O Supremo Tribunal Federal já errou muito, é verdade. Contudo, acertou hoje quando a Segunda Turma decidiu pela manutenção do ex-presidente Lula na cadeia.
Dentre as razões pelas quais boa parte da sociedade torce o nariz para a figura do advogado está a sua própria ignorância. Existe uma dificuldade genuína, porém não menos obtusa, em aceitar que o Direito não segue uma lógica matemática. Há leis, obviamente, todavia também há espaço para argumentos. A própria existência de juízes e doutores estabelece a natureza vacilante de um processo; a imprevisibilidade de um veredito.
É portanto compreensível que tratemos ministros — e de tempos para cá até juízes de primeira instância, para não falar em procuradores da República — como se estrelas de cinema fossem. Fulano é correto; beltrano, vendido; ciclano, petista; e aquele outro, um completo obcecado em perseguir determinada legenda.
Não que Gilmares, Cármens, Ricardos e Moros deixem de alimentar estereótipos. Entretanto, sob a ótica do torcedor, não há nada que os impeça de decepcionar. Bem ao contrário, todos estão fadados à execração pública por uma decisão tomada.
Hoje não foi um desses dias. Tudo correu de acordo com o roteiro já desenhado. Ainda que o voto do decano da Corte, Celso de Mello, tenha momentaneamente causado algum frisson.

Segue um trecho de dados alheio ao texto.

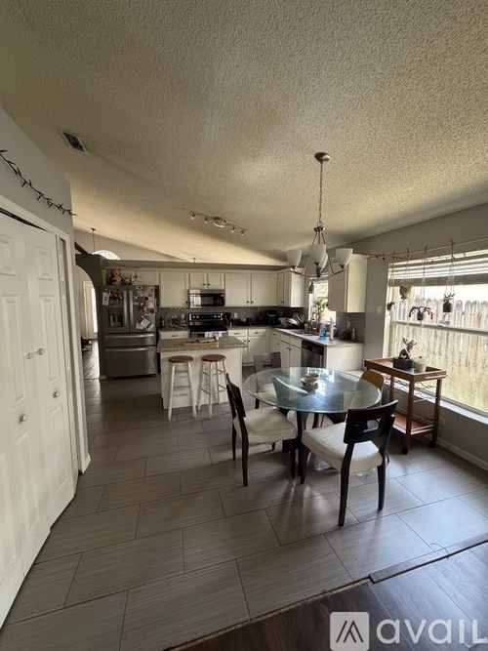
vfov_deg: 102.1
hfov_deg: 85.7
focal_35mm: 14
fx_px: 263
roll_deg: -0.5
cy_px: 326
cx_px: 244
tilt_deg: -6.3
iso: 320
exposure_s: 1/86
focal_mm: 2.22
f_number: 2.2
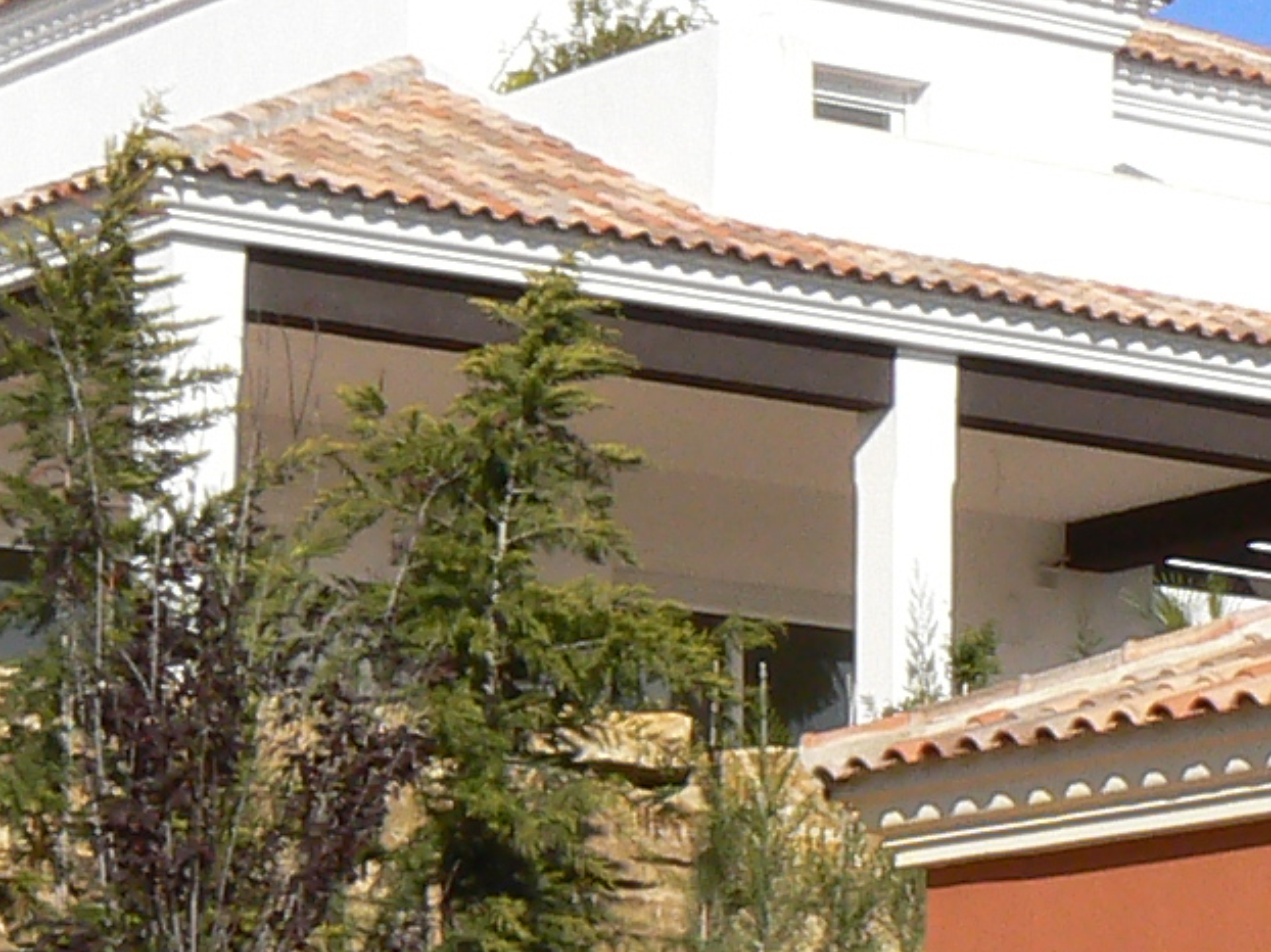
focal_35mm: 163
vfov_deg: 9.1
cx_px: 977
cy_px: 815
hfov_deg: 12.1
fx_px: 5983
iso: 100
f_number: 8
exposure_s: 1/500
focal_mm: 6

Há semanas ocorre uma campanha deslavada para livrar Lula da cadeia, sob o pretexto de que Sérgio Moro, ainda na época em que era juiz, tenha julgado o ex-presidente sem a imparcialidade recomendada. Escrevo desde o início da revelação dos diálogos e mantenho a minha opinião: as conversas entre Moro e Deltan Dallagnol são vexatórias. O argumento utilizado por muitos do meio jurídico de que seriam corriqueiras não mudam esse fato. Não há nada nelas, porém, capaz de tornar Luiz Inácio inocente.
Em tempos de polarização, em especial com um governo como o de Jair Bolsonaro, que faz de tudo para reacender os setores mais perversos da esquerda, reforçar as obviedades é por vezes fundamental: Lula foi condenado inclusive em instância superior no caso do triplex em Guarujá. Há também uma condenação em primeira instância por conta do processo sobre o sítio em Atibaia. Basta que o TRF-4 confirme a condenação para que uma nova ordem de prisão seja expedida.
No afã de querer ver Lula solto, seja por afinidade política ou antipatia ao zeitgeist bolsonarista, parece que muitos se esqueceram de um ponto crucial: acima de tudo no Brasil, onde o sistema sempre virou o rosto para os crimes de colarinho branco, a soltura de um ex-presidente condenado múltiplas vezes não seria apenas equivocada do ponto de vista moral, mas possivelmente ensejaria reviravoltas em outros processos.
E ressuscitaria a nossa convicção de que a lei não é mesmo para todos.